Negeri 5 Menara
oleh: Ahmad Fuadi

Sinopsis:

"Orang berilmu dan beradab tidak akan diam di kampung halaman
Tinggalkan negerimu dan merantaulah ke negeri orang
Merantaulah, kau akan dapatkan pengganti dari kerabat dan kawan
Berlelah-lelahlah, manisnya hidup terasa setelah berjuang."

Alif Fikri lahir di pinggir Danau Maninjau dan tidak pernah menginjak tanah di luar ranah Minangkabau. Masa kecilnya adalah berburu durian runtuh di rimba Bukit Barisan, bermain bola di sawah berlumpur dan mandi di air biru Danau Maninjau. Tiba-tiba saja dia harus naik bus tiga hari tiga malam melintasi punggung Sumatera dan Jawa menuju sebuah desa di pelosok Jawa Timur. Ibunya ingin dia menjadi Buya Hamka walau Alif ingin menjadi Habibie. Dengan setengah hati dia mengikuti perintah Ibunya: belajar di pondok.
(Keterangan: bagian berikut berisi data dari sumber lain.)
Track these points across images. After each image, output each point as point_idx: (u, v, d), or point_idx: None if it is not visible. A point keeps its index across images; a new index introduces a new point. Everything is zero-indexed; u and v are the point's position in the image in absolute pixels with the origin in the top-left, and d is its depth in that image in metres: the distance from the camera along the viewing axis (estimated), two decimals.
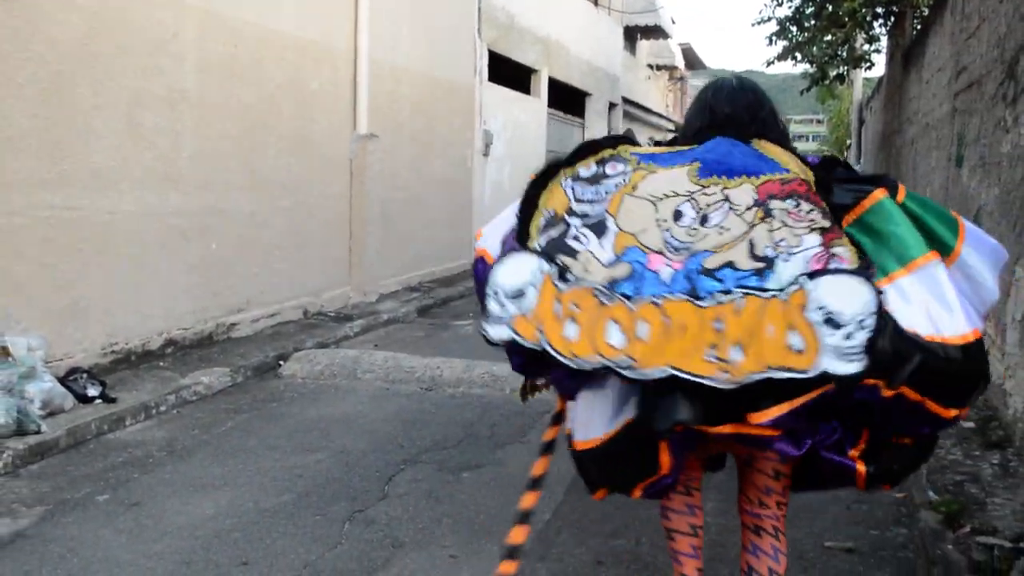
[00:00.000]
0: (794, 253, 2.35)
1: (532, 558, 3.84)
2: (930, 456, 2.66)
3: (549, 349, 2.42)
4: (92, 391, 5.79)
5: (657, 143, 3.07)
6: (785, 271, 2.32)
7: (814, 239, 2.37)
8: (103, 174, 6.41)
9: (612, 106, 21.95)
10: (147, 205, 6.85)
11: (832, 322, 2.21)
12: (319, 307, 9.34)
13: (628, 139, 2.95)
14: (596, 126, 20.54)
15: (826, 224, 2.41)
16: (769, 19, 17.75)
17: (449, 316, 10.19)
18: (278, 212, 8.58)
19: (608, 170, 2.78)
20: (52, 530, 4.03)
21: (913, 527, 4.18)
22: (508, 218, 2.95)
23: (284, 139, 8.63)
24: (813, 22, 16.73)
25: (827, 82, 18.70)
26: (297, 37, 8.75)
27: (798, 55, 17.56)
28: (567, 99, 19.02)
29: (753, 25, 19.00)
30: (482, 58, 13.70)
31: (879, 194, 2.47)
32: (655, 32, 27.61)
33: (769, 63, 18.32)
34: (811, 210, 2.45)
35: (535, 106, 16.69)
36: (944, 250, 2.45)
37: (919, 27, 13.30)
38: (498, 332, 2.54)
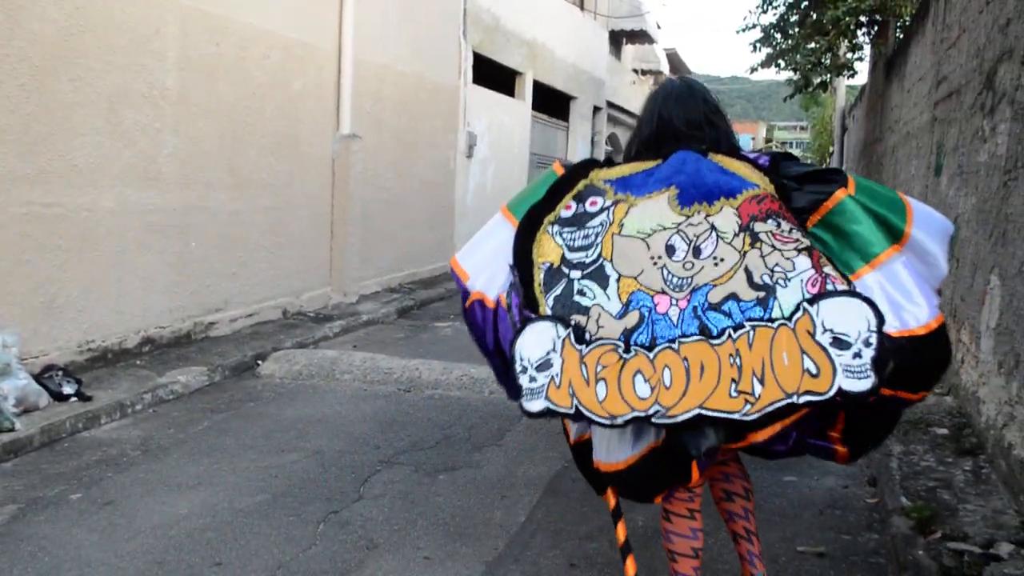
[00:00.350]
0: (790, 278, 2.49)
1: (506, 561, 3.84)
2: (895, 426, 2.83)
3: (587, 414, 2.53)
4: (67, 389, 5.76)
5: (610, 161, 3.11)
6: (786, 298, 2.46)
7: (804, 261, 2.51)
8: (82, 171, 6.37)
9: (597, 110, 21.99)
10: (126, 203, 6.81)
11: (840, 343, 2.36)
12: (299, 307, 9.32)
13: (596, 162, 3.03)
14: (580, 129, 20.57)
15: (808, 243, 2.55)
16: (754, 26, 17.82)
17: (429, 318, 10.18)
18: (259, 211, 8.55)
19: (588, 207, 2.84)
20: (24, 528, 4.01)
21: (885, 532, 4.20)
22: (484, 242, 3.02)
23: (266, 138, 8.60)
24: (797, 30, 16.82)
25: (810, 89, 18.78)
26: (282, 36, 8.73)
27: (782, 62, 17.64)
28: (552, 102, 19.05)
29: (738, 32, 19.07)
30: (467, 60, 13.70)
31: (840, 194, 2.60)
32: (640, 37, 27.66)
33: (753, 69, 18.40)
34: (791, 229, 2.58)
35: (519, 108, 16.70)
36: (896, 234, 2.58)
37: (901, 36, 13.39)
38: (536, 406, 2.60)
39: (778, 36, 17.53)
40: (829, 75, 18.44)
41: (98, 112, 6.50)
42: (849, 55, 17.94)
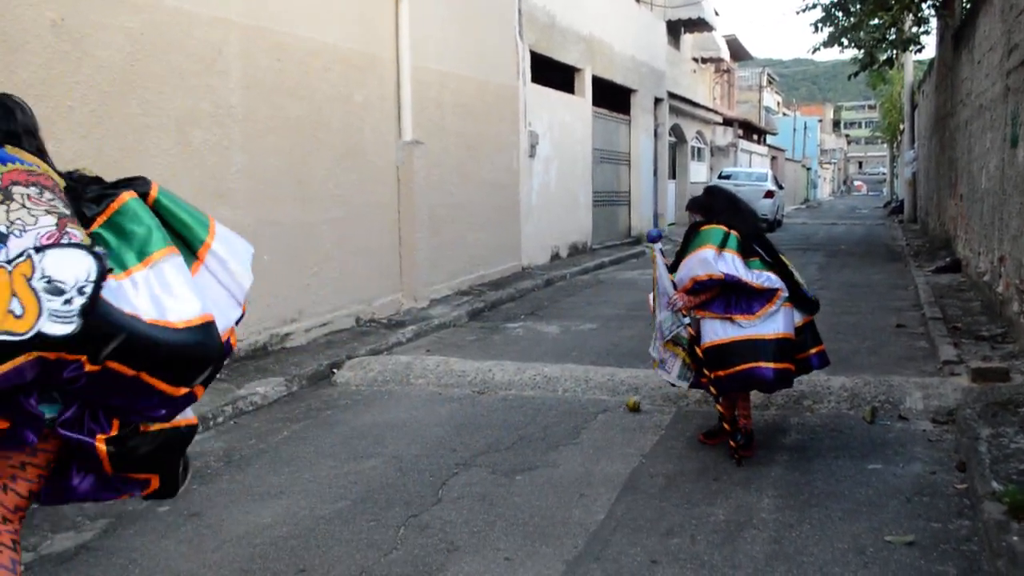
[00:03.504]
0: (27, 231, 2.53)
1: (587, 559, 3.83)
2: (188, 444, 2.93)
3: None
4: None
5: None
6: (16, 245, 2.49)
7: (50, 220, 2.57)
8: None
9: (658, 101, 21.82)
10: None
11: (56, 290, 2.43)
12: (371, 315, 9.42)
13: None
14: (642, 122, 20.43)
15: (66, 212, 2.62)
16: (814, 6, 17.53)
17: (500, 319, 10.21)
18: (328, 222, 8.67)
19: None
20: (114, 542, 4.12)
21: (976, 519, 4.09)
22: None
23: (332, 150, 8.72)
24: (859, 6, 16.49)
25: (876, 67, 18.43)
26: (341, 49, 8.84)
27: (845, 40, 17.32)
28: (612, 96, 18.95)
29: (798, 13, 18.77)
30: (524, 60, 13.71)
31: (126, 196, 2.75)
32: (698, 25, 27.41)
33: (816, 50, 18.14)
34: (53, 198, 2.65)
35: (580, 105, 16.65)
36: (197, 243, 2.86)
37: (968, 6, 13.01)
38: None
39: (840, 14, 17.23)
40: (895, 51, 18.08)
41: (167, 133, 6.66)
42: (915, 29, 17.54)
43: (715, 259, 4.89)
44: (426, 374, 7.15)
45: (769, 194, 25.03)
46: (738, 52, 38.51)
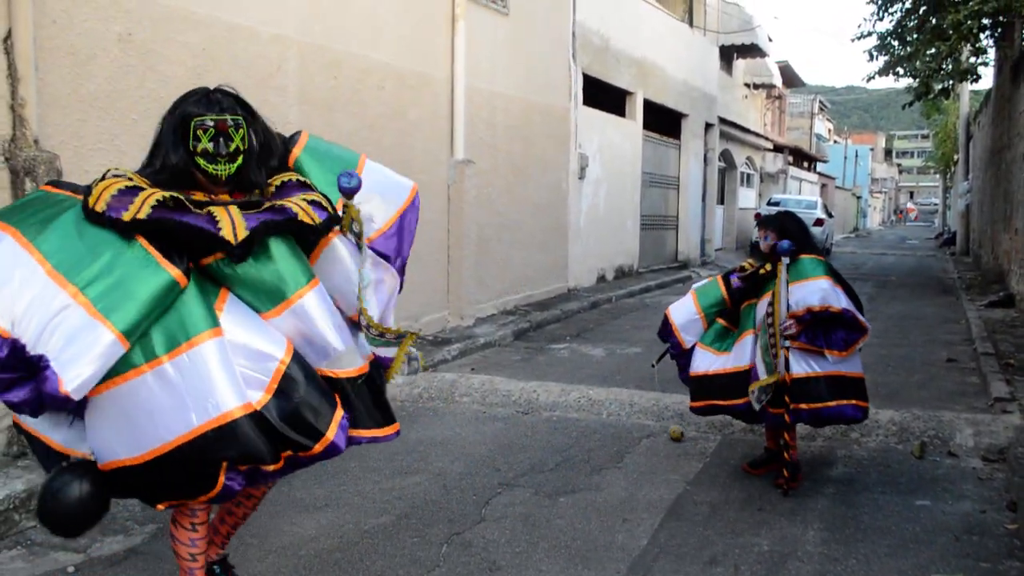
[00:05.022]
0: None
1: None
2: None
3: None
4: None
5: None
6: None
7: None
8: None
9: (709, 126, 21.75)
10: None
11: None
12: (418, 331, 9.45)
13: None
14: (693, 147, 20.38)
15: None
16: (870, 34, 17.40)
17: (545, 340, 10.21)
18: None
19: None
20: (162, 547, 4.17)
21: None
22: None
23: (384, 166, 8.79)
24: (916, 35, 16.32)
25: (931, 97, 18.20)
26: (396, 67, 8.95)
27: (900, 69, 17.15)
28: (663, 120, 18.93)
29: (853, 40, 18.64)
30: (577, 82, 13.76)
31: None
32: (752, 51, 27.28)
33: (870, 78, 17.95)
34: None
35: (630, 128, 16.66)
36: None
37: None
38: None
39: (896, 43, 17.06)
40: (951, 81, 17.84)
41: None
42: (972, 59, 17.32)
43: (835, 291, 4.83)
44: (471, 392, 7.18)
45: (819, 222, 24.81)
46: (790, 78, 38.27)
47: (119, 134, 5.86)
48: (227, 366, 2.67)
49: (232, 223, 2.69)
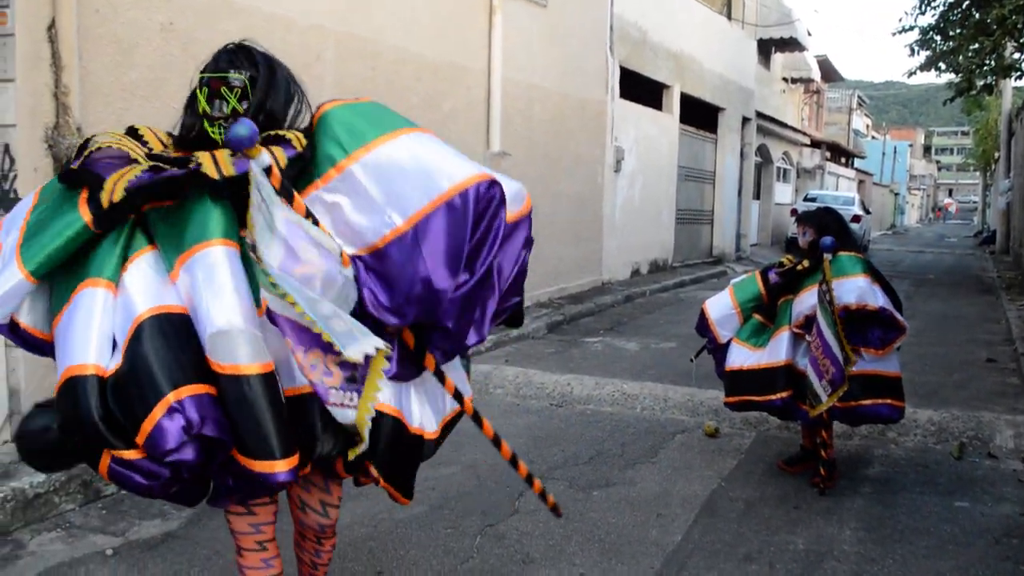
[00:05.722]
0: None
1: None
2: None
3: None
4: None
5: None
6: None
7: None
8: None
9: (746, 120, 21.58)
10: None
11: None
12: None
13: None
14: (729, 141, 20.24)
15: None
16: (911, 28, 17.19)
17: (579, 333, 10.19)
18: None
19: None
20: (199, 532, 4.22)
21: None
22: None
23: None
24: (959, 30, 16.10)
25: (974, 92, 17.95)
26: (432, 58, 8.95)
27: (942, 65, 16.92)
28: (699, 114, 18.81)
29: (894, 35, 18.43)
30: (614, 75, 13.70)
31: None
32: (790, 45, 27.04)
33: (911, 73, 17.76)
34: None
35: (667, 122, 16.57)
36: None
37: None
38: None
39: (938, 38, 16.84)
40: (994, 77, 17.58)
41: None
42: (1016, 55, 17.05)
43: (872, 289, 4.77)
44: (505, 384, 7.18)
45: (856, 218, 24.52)
46: (829, 73, 37.87)
47: (161, 123, 5.88)
48: (94, 322, 2.24)
49: (215, 161, 2.33)
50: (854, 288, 4.75)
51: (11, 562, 3.87)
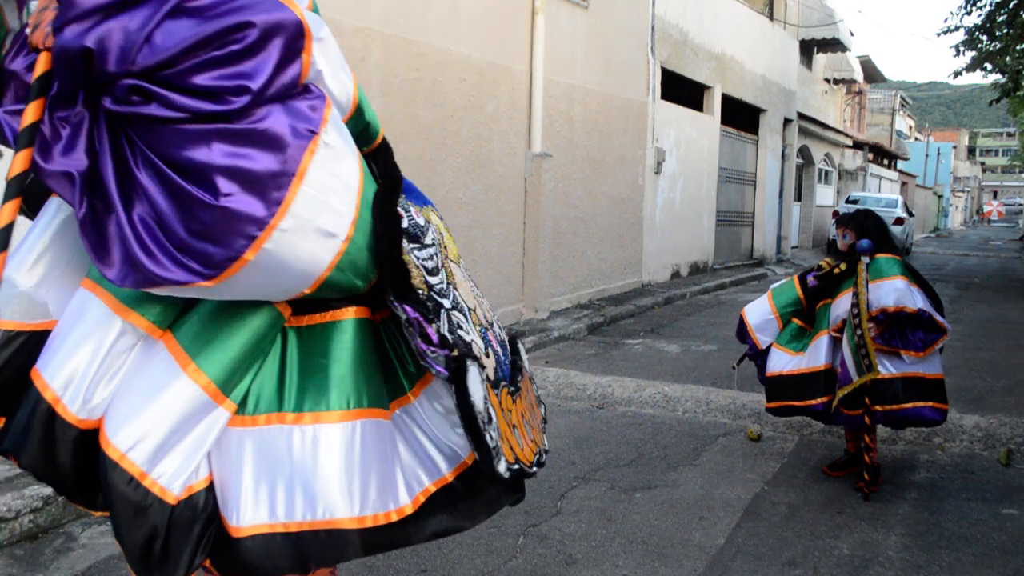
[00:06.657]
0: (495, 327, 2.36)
1: None
2: None
3: (523, 468, 2.25)
4: None
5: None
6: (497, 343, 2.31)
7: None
8: None
9: (787, 122, 21.42)
10: None
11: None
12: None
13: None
14: (770, 142, 20.09)
15: None
16: (957, 28, 16.97)
17: (619, 334, 10.18)
18: (455, 230, 8.76)
19: (419, 219, 2.17)
20: None
21: None
22: None
23: (461, 158, 8.87)
24: (1006, 30, 15.88)
25: (1020, 93, 17.69)
26: (476, 60, 9.00)
27: (988, 65, 16.70)
28: (741, 115, 18.70)
29: (938, 35, 18.21)
30: (655, 76, 13.67)
31: None
32: (833, 45, 26.79)
33: (957, 74, 17.52)
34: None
35: (708, 123, 16.49)
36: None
37: None
38: (503, 468, 2.14)
39: (984, 38, 16.62)
40: None
41: None
42: None
43: (910, 291, 4.73)
44: (546, 385, 7.20)
45: (899, 221, 24.27)
46: (871, 74, 37.46)
47: None
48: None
49: None
50: (892, 290, 4.72)
51: (64, 554, 3.95)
Mantra sakti "man jadda wajada", artinya "Siapa yang bersungguh-sungguh pasti sukses" telah menjadi motivator bagi Alif dalam menuntut ilmu di Pondok Madani (red, Pondok Modern Gontor, Ponorogo, Jatim). Alif bersahabat dengan lima Sahibul Menara yaitu Raja dari Medan, Said dari Surabaya, Dulmajid dari Sumenep, Atang dari Bandung, dan Baso dari Gowa. Di bawah menara masjid yang menjulang, mereka menunggu Maghrib sambil menatap awan lembayung berarak pulang ke ufuk. Di mata belia mereka, awan-awan itu menjelma menjadi negara dan benua impian masing-masing. Di lima negara yang berbeda, di lima menara impian masing-masing. Yang mereka yakini adalah: Jangan pernah remehkan impian, walau setinggi apa pun. Tuhan sungguh Maha Mendengar.

"Aku melihat air menjadi rusak karena diam tertahan
Jika mengalir menjadi jernih, jika tidak, kan keruh menggenang."